Alyr stopped at the fifth door down, which was ajar. A low rumble reverberated through the cell and out into the stairs. He frowned and looked over Mira’s shoulder to Maluk, who nodded and joined him at the door.
Alyr pushed it open with one hand and peered in. He straightened and the tension dropped out of his shoulders. “Tahlana,” he said. “Couldn’t wait for us to get here?”
A voice came from the room, one that Mira recognized from her meeting with the Council. “Good that I didn’t. I’ve been getting Patient Five calmed down for the last half an hour.”
Mira followed the men into the room. Seated against the far wall, encased up to his waist in stone, was a hulking brute of a demon. Its skin was a deep blue, stretched taut over heavy muscles. Its shoulders were almost as wide as Mira was tall, and if she had to guess, she’d put its height at ten feet or more.
The demon’s face was something out of a nightmare, like some deep-water fish with milky white eyes and a mouth that she could have put her head in filled with long, curved teeth. Webbed fins grew where its ears should have been, which twitched every time someone spoke. Water misted the room, thicker around the back, glimmering on the demon’s skin and pooling on its arms and shoulders to run across its skin in tiny rivulets.
Alyr and the other Councilman were talking, but Mira had lost track of the conversation. She took a few experimental steps one way, then the other. The demon looked blind, but its head shifted, tracking her as she walked across the cell. Though its eyes didn’t focus on her, she had no doubt it knew exactly where she was.

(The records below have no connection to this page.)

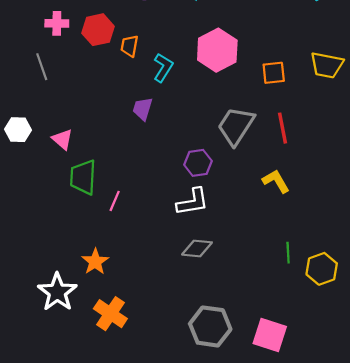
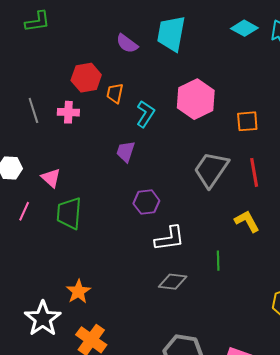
pink cross: (57, 23) -> (68, 112), moved
purple hexagon: (198, 163) -> (146, 202), moved
pink line: (115, 201) -> (24, 211), moved
green line: (288, 253) -> (218, 261), moved

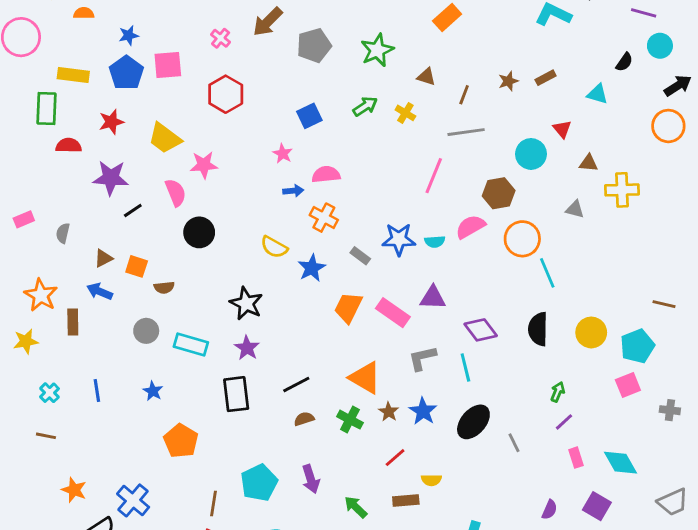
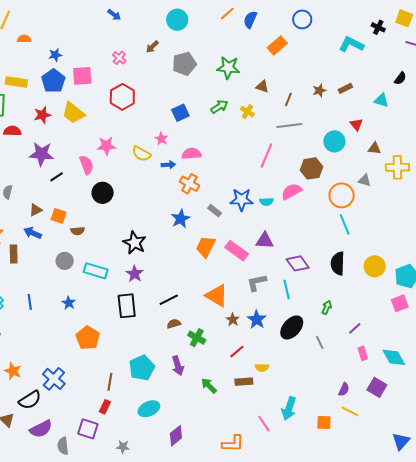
brown arrow: (268, 22) -> (152, 47), size x0.6
green star: (377, 50) -> (228, 68), turned 30
yellow trapezoid: (165, 138) -> (73, 113), moved
orange circle: (522, 239) -> (342, 195), moved
yellow semicircle: (274, 247) -> (141, 154), moved
green arrow: (558, 392) -> (327, 307), moved
green cross: (350, 420) -> (197, 338), moved

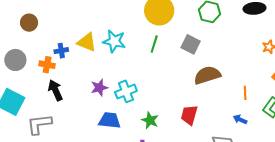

The rumbling sound picked up in intensity, cutting off Alyr and Tahlana’s conversation. “Is that normal?” Alyr asked.
“No.” Tahlana frowned and followed the demon’s focus to Mira. “Perhaps this is a bad idea.”
“I can restrain him further if necessary.”
“I know. I’d rather not though,” Tahlana said. “The impulses aren’t his fault.”
An impossibly loud crack split the air and the demon roared as it rose to its feet. Shards of encasing rock fell away, revealing legs every bit as massive as its chest and arms. The cell wasn’t big enough to let it stand at its full height, but that didn’t stop it from hunching its shoulders and lunging forward, one hand outstretched to grab Mira.